## SOURCE TEXT
Apple CEO Tim Cook’s Net Worth Eclipses $1 Billion As Company’s Market Value Soars To $2 Trillion

NEWS: 08.26.20 – Apple CEO Tim Cook has finally joined the ranks of the billionaire’s club.

Earlier this month, Bloomberg reported that the chief executive officer of Apple, Inc. became — after nearly a decade at the helm of the company — a billionaire with an estimated net worth that has eclipsed $1 billion according to calculations from the “Bloomberg Billionaires” index. The news of Cook reaching this newfound status came alongside a report that the Cupertino, California-based company’s market value was inching closer to the $2 trillion mark, a milestone which it has since reached.

Tim Cook, the chief executive officer of Apple, Inc., has joined an elite group of billionaires who are not the founders of the companies that they run. (Photo: David Paul Morris / Bloomberg)

## LISTED ENTRIES

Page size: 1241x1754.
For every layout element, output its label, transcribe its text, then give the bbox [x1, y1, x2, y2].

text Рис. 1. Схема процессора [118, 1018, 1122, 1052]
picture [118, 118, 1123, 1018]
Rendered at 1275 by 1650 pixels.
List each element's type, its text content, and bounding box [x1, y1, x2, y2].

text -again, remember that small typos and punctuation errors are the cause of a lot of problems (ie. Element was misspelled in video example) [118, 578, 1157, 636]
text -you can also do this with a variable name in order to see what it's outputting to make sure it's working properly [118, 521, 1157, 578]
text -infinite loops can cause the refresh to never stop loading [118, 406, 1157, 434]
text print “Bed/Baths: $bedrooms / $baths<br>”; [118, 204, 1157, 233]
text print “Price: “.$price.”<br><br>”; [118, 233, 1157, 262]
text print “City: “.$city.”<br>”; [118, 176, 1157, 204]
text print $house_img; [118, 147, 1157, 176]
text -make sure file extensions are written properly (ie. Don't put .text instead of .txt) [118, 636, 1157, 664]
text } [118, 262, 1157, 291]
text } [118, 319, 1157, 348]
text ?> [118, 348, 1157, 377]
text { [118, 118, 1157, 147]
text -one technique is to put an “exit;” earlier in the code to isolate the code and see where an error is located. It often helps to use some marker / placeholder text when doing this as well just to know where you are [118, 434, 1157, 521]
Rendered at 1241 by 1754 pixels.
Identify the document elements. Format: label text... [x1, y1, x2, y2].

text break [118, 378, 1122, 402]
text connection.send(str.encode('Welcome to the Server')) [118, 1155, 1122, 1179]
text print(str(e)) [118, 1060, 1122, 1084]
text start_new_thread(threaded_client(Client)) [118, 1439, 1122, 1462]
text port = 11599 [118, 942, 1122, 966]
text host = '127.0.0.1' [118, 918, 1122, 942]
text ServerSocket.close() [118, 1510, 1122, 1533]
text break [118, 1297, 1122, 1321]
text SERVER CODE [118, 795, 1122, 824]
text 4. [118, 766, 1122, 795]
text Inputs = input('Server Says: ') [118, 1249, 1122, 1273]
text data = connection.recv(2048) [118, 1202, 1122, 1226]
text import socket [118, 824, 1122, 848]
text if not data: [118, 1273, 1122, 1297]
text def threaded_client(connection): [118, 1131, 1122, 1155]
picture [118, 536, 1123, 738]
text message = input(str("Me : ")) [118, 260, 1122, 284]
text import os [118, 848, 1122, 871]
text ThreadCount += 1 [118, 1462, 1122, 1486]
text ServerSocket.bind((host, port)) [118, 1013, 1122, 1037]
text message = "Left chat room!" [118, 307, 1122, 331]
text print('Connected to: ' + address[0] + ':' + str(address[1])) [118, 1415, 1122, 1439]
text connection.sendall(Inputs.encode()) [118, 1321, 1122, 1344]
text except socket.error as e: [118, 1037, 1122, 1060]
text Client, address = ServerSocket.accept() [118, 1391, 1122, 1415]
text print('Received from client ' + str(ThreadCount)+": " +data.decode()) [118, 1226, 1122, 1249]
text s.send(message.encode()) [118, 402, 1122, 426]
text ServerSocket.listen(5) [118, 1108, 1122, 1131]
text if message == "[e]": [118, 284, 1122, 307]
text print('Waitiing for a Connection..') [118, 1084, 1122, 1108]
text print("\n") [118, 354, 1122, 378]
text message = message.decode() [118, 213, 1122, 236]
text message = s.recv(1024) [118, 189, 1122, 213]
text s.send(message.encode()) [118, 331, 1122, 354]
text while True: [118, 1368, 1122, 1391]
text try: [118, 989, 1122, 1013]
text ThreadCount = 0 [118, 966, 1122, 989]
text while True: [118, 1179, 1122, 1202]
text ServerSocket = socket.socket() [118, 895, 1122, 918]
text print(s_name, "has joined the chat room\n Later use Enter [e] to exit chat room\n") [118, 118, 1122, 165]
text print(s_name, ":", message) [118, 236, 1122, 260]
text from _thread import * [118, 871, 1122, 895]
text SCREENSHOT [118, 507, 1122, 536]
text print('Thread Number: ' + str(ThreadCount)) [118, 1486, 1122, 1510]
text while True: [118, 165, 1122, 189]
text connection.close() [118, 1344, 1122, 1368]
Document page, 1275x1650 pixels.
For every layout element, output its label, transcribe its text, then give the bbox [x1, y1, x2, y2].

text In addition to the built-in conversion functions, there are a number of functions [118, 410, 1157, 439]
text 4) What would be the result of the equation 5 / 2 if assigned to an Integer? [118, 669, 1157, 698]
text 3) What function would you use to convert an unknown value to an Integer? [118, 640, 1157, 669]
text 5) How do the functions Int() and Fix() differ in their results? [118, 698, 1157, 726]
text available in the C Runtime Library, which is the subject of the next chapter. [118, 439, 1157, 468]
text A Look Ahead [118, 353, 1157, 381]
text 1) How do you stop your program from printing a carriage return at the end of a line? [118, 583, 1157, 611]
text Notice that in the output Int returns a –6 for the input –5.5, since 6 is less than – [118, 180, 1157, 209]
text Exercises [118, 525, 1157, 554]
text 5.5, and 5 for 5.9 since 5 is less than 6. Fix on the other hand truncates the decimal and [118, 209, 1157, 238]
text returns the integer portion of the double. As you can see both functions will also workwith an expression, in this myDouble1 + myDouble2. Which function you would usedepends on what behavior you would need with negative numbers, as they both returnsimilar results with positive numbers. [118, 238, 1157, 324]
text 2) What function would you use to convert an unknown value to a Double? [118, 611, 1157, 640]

## EXERCISE A
Could you reproduce, word for word, the part of the Tim Cook net worth article from "NEWS: 08.26.20 –" to "Morris / Bloomberg)"?
## EXERCISE B
How would the article on Tim Cook becoming a billionaire go on? Continue it from the point where it stops.

## RESPONSE A
NEWS: 08.26.20 – Apple CEO Tim Cook has finally joined the ranks of the billionaire’s club.

Earlier this month, Bloomberg reported that the chief executive officer of Apple, Inc. became — after nearly a decade at the helm of the company — a billionaire with an estimated net worth that has eclipsed $1 billion according to calculations from the “Bloomberg Billionaires” index. The news of Cook reaching this newfound status came alongside a report that the Cupertino, California-based company’s market value was inching closer to the $2 trillion mark, a milestone which it has since reached.

Tim Cook, the chief executive officer of Apple, Inc., has joined an elite group of billionaires who are not the founders of the companies that they run. (Photo: David Paul Morris / Bloomberg)

## RESPONSE B
Back in January of this year, CNBC reported — based on a filing with the U.S. Securities and Exchange Commission (SEC) — that the Apple CEO’s salary for 2019 was $3 million, taking home over $125 million in compensation along with a bonus of $7.67 million. Cook also received upwards of $800,000 in other compensation, including a $16,800 contribution to his 401(k) plan.

For a comparison, an Apple employee’s median salary that same year was $57,596.

CNBC reported that the majority of the Apple CEO’s salary came from the vesting of $113.5 million worth of the company’s shares. At the time of the report, it was noted that Cook’s compensation since becoming chief executive officer in August 2011 had totaled $963.5 million.

The now 59-year old Cook was reported as having said back in 2015 that he planned to give away most of his fortune, with millions of dollars worth of the company’s shares already having been gifted by the Apple CEO.

Unlike other CEOs who are the founders of the companies that they run, such as, for instance, Jeff Bezos of Amazon or Mark Zuckerberg of Facebook, the Apple CEO is not the company’s founder. When the late Apple co-founder, Steve Jobs, stepped down as chief executive officer in August 2011 due to his waning health — and died two months later after a years-long battle with pancreatic cancer — Cook had already filled in as Interim CEO on several occasions and found himself thrust to the top.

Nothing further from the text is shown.